Correlation Between Turkish Airlines and Burcelik Bursa
Can any of the company-specific risk be diversified away by investing in both Turkish Airlines and Burcelik Bursa at the same time? Although using a correlation coefficient on its own may not help to predict future stock returns, this module helps to understand the diversifiable risk of combining Turkish Airlines and Burcelik Bursa into the same portfolio, which is an essential part of the fundamental portfolio management process.
By analyzing existing cross correlation between Turkish Airlines and Burcelik Bursa Celik, you can compare the effects of market volatilities on Turkish Airlines and Burcelik Bursa and check how they will diversify away market risk if combined in the same portfolio for a given time horizon. You can also utilize pair trading strategies of matching a long position in Turkish Airlines with a short position of Burcelik Bursa. Check out your portfolio center. Please also check ongoing floating volatility patterns of Turkish Airlines and Burcelik Bursa.
Diversification Opportunities for Turkish Airlines and Burcelik Bursa
-0.72 | Correlation Coefficient |
Pay attention - limited upside
The 3 months correlation between Turkish and Burcelik is -0.72. Overlapping area represents the amount of risk that can be diversified away by holding Turkish Airlines and Burcelik Bursa Celik in the same portfolio, assuming nothing else is changed. The correlation between historical prices or returns on Burcelik Bursa Celik and Turkish Airlines is a relative statistical measure of the degree to which these equity instruments tend to move together. The correlation coefficient measures the extent to which returns on Turkish Airlines are associated (or correlated) with Burcelik Bursa. Values of the correlation coefficient range from -1 to +1, where. The correlation of zero (0) is possible when the price movement of Burcelik Bursa Celik has no effect on the direction of Turkish Airlines i.e., Turkish Airlines and Burcelik Bursa go up and down completely randomly.
Pair Corralation between Turkish Airlines and Burcelik Bursa
Assuming the 90 days trading horizon Turkish Airlines is expected to generate 0.5 times more return on investment than Burcelik Bursa. However, Turkish Airlines is 1.98 times less risky than Burcelik Bursa. It trades about 0.0 of its potential returns per unit of risk. Burcelik Bursa Celik is currently generating about 0.0 per unit of risk. If you would invest 29,125 in Turkish Airlines on September 26, 2024 and sell it today you would lose (300.00) from holding Turkish Airlines or give up 1.03% of portfolio value over 90 days.

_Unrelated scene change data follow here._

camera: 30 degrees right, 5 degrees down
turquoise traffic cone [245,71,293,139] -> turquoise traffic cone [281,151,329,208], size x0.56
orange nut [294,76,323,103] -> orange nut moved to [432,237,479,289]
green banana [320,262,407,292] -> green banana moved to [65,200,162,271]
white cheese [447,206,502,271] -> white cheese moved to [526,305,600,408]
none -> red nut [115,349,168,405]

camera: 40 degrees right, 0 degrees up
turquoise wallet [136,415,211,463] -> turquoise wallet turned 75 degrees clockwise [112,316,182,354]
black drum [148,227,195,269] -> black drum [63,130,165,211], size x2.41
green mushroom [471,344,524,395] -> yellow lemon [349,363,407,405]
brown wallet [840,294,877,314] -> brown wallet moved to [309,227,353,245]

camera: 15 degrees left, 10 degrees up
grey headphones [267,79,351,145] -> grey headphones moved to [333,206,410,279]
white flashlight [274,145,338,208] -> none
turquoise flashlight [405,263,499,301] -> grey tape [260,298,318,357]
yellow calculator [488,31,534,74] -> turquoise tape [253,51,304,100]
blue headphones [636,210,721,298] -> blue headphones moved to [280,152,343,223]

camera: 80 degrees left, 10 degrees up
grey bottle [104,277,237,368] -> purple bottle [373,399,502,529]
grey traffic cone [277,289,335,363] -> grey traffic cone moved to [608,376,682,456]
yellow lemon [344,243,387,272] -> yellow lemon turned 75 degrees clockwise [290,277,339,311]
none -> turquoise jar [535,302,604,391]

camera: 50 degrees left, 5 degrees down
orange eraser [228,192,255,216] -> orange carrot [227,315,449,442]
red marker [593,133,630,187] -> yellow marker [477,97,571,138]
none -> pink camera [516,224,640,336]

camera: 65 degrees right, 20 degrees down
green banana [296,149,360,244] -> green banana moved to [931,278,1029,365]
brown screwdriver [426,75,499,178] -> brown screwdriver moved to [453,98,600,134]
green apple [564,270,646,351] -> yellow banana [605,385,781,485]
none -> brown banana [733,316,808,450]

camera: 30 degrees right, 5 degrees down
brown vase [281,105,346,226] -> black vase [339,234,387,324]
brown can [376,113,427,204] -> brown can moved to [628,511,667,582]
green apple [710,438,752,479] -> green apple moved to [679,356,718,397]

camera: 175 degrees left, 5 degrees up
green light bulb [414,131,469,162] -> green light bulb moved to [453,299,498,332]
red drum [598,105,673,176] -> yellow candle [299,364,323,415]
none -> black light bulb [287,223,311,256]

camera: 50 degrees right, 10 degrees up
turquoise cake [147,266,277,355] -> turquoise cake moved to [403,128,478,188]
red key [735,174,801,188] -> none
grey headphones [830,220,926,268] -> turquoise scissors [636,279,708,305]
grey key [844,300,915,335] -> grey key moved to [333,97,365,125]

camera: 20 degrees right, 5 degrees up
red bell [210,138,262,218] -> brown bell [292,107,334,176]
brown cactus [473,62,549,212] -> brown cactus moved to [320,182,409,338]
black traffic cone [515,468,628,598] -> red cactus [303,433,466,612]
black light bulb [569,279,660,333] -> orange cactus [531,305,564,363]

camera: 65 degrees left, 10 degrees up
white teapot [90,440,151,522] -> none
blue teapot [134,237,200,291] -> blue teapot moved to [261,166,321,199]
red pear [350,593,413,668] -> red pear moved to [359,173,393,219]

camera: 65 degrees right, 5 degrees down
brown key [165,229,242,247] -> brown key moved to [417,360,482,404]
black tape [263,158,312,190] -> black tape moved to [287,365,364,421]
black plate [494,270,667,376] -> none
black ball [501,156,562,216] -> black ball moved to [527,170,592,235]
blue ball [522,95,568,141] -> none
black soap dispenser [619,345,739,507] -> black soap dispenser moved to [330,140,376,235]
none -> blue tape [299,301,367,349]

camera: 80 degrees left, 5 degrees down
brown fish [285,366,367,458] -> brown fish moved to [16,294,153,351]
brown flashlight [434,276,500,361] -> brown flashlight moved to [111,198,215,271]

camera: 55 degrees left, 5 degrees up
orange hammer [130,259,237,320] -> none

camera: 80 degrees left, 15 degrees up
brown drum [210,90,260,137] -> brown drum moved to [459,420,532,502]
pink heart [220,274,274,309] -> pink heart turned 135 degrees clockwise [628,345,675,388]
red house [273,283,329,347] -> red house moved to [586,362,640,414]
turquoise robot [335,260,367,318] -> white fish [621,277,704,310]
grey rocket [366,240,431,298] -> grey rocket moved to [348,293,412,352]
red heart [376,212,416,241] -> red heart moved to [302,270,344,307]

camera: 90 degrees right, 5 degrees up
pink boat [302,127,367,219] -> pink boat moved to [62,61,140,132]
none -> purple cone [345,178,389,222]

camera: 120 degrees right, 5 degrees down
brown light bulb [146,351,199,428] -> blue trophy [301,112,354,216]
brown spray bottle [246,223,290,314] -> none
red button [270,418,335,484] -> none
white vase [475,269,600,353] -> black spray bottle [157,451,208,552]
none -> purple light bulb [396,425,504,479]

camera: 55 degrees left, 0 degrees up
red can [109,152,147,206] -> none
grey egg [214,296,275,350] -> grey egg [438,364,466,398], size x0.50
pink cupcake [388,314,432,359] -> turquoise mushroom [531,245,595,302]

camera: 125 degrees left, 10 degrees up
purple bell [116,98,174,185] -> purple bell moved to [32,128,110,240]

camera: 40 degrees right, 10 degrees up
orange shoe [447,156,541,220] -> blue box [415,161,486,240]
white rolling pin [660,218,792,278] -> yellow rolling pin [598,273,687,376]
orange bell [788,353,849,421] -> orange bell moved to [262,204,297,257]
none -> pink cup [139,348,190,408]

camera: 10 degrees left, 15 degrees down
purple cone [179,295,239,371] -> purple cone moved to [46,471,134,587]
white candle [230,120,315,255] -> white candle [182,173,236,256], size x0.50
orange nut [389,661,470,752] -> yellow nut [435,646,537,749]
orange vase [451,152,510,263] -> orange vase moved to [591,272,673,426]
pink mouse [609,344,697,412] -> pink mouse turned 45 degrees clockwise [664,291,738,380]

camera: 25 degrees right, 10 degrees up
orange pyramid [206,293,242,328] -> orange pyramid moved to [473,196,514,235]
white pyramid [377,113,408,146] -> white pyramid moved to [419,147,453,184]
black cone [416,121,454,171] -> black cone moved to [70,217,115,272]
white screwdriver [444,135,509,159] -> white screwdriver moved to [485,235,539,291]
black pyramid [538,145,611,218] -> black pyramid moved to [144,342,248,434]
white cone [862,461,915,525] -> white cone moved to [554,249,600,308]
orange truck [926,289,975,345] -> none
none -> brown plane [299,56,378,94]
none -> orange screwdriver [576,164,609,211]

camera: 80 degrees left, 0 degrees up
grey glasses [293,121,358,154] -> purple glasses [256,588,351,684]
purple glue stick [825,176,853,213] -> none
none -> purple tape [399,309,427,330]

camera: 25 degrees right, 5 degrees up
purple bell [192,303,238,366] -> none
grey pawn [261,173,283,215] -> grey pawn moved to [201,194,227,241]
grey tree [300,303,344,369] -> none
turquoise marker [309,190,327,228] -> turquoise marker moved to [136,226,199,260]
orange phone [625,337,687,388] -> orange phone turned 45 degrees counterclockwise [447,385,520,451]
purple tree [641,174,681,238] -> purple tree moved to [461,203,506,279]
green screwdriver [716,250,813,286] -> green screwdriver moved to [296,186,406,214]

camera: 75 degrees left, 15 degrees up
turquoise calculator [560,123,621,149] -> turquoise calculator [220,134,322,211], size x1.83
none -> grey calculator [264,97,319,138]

Time Period | 3 Months [change] |
Direction | Moves Against |
Strength | Weak |
Accuracy | 100.0% |
Values | Daily Returns |
Turkish Airlines vs. Burcelik Bursa Celik
Performance |
Timeline |
Turkish Airlines |
Burcelik Bursa Celik |
Turkish Airlines and Burcelik Bursa Volatility Contrast
Predicted Return Density |
Returns |
Pair Trading with Turkish Airlines and Burcelik Bursa
The main advantage of trading using opposite Turkish Airlines and Burcelik Bursa positions is that it hedges away some unsystematic risk. Because of two separate transactions, even if Turkish Airlines position performs unexpectedly, Burcelik Bursa can make up some of the losses. Pair trading also minimizes risk from directional movements in the market. For example, if an entire industry or sector drops because of unexpected headlines, the short position in Burcelik Bursa will offset losses from the drop in Burcelik Bursa's long position.Turkish Airlines vs. Eregli Demir ve | Turkish Airlines vs. Turkiye Petrol Rafinerileri | Turkish Airlines vs. Ford Otomotiv Sanayi | Turkish Airlines vs. Koc Holding AS |
Burcelik Bursa vs. Eregli Demir ve | Burcelik Bursa vs. Turkiye Petrol Rafinerileri | Burcelik Bursa vs. Turkish Airlines | Burcelik Bursa vs. Ford Otomotiv Sanayi |
Check out your portfolio center.Note that this page's information should be used as a complementary analysis to find the right mix of equity instruments to add to your existing portfolios or create a brand new portfolio. You can also try the Watchlist Optimization module to optimize watchlists to build efficient portfolios or rebalance existing positions based on the mean-variance optimization algorithm.